La fisica di Cartesio, in quanto respinge le forme sostanziali e gli accidenti della sostanza, per sostituirli con la schematizzazione matematica della res extensa,  ha la pretesa di assoggettare l’essenza della natura fisica al potere della intelligenza e della volontà umana, sottraendo a Dio il potere di determinare e dar forma e accidenti alla materia nella natura fisica. Così la natura, per Cartesio, si tratti del corpo umano o del corpo fisico, non è più una realtà esterna alla mente e alla volontà umana, che cade sotto i sensi ed esiste indipendentemente dall’uomo, in quanto creata, formata e mossa da Dio e soggetta a leggi stabilite da Dio, ma diventa una macchina costruita e costruibile dall’uomo.

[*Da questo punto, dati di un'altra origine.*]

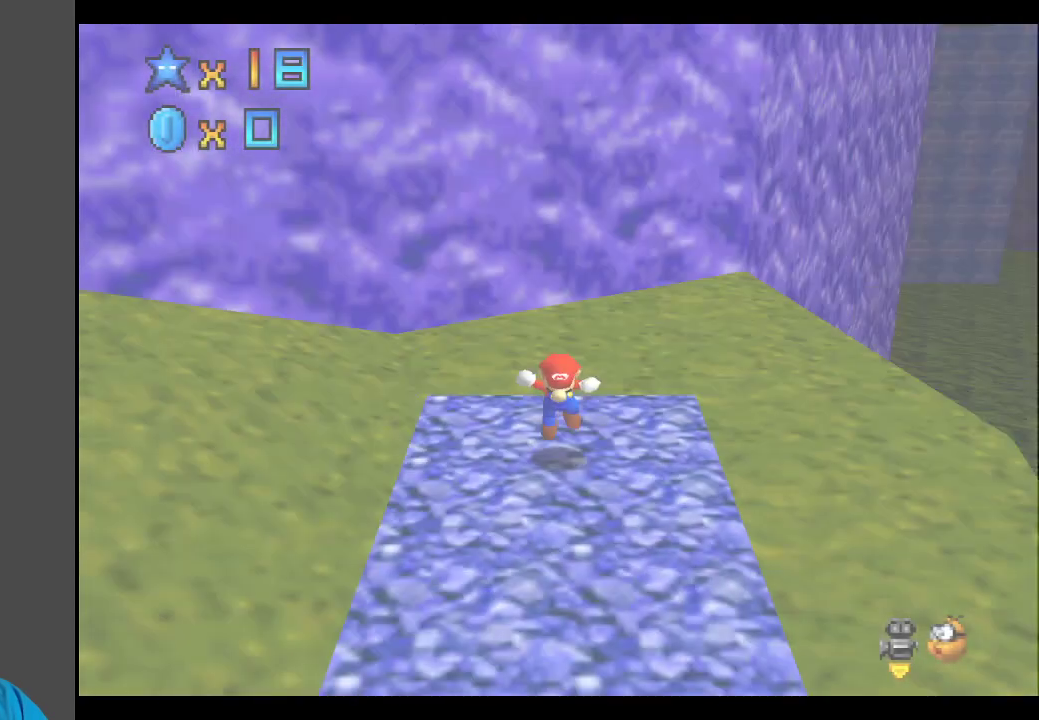
{"buttons": ["B"], "left_stick": "left", "right_stick": "center", "events": [[100, "left_stick", "left"], [133, "B", "down"], [233, "B", "up"], [317, "B", "down"], [400, "B", "up"], [483, "B", "down"]]}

Nel cartesianismo lo spirito umano non governa la natura soltanto mediante strumenti costruiti dall’uomo, ma opera direttamente sulla materia corporale ridotta a res extensa in quanto ente di ragione che fornisce alla ragione umana matematica e alla volontà la possibilità di mettere in atto il contenuto matematico di questo ente di ragione, onde tradurlo ed applicarlo praticamente nella realtà concreta.

La vita, in questa visuale, non appartiene più alla natura inferiore all’uomo. La vita vegetativa e sensitiva è ignorata. Per Cartesio esiste solo la vita dello spirito umano, che imprime direttamente il suo progetto pratico sul corpo ridotto a res extensa attivando a sua volontà quelle potenzialità secondo misure matematiche che l’uomo stesso stabilisce con la ragione ed attua con la volontà.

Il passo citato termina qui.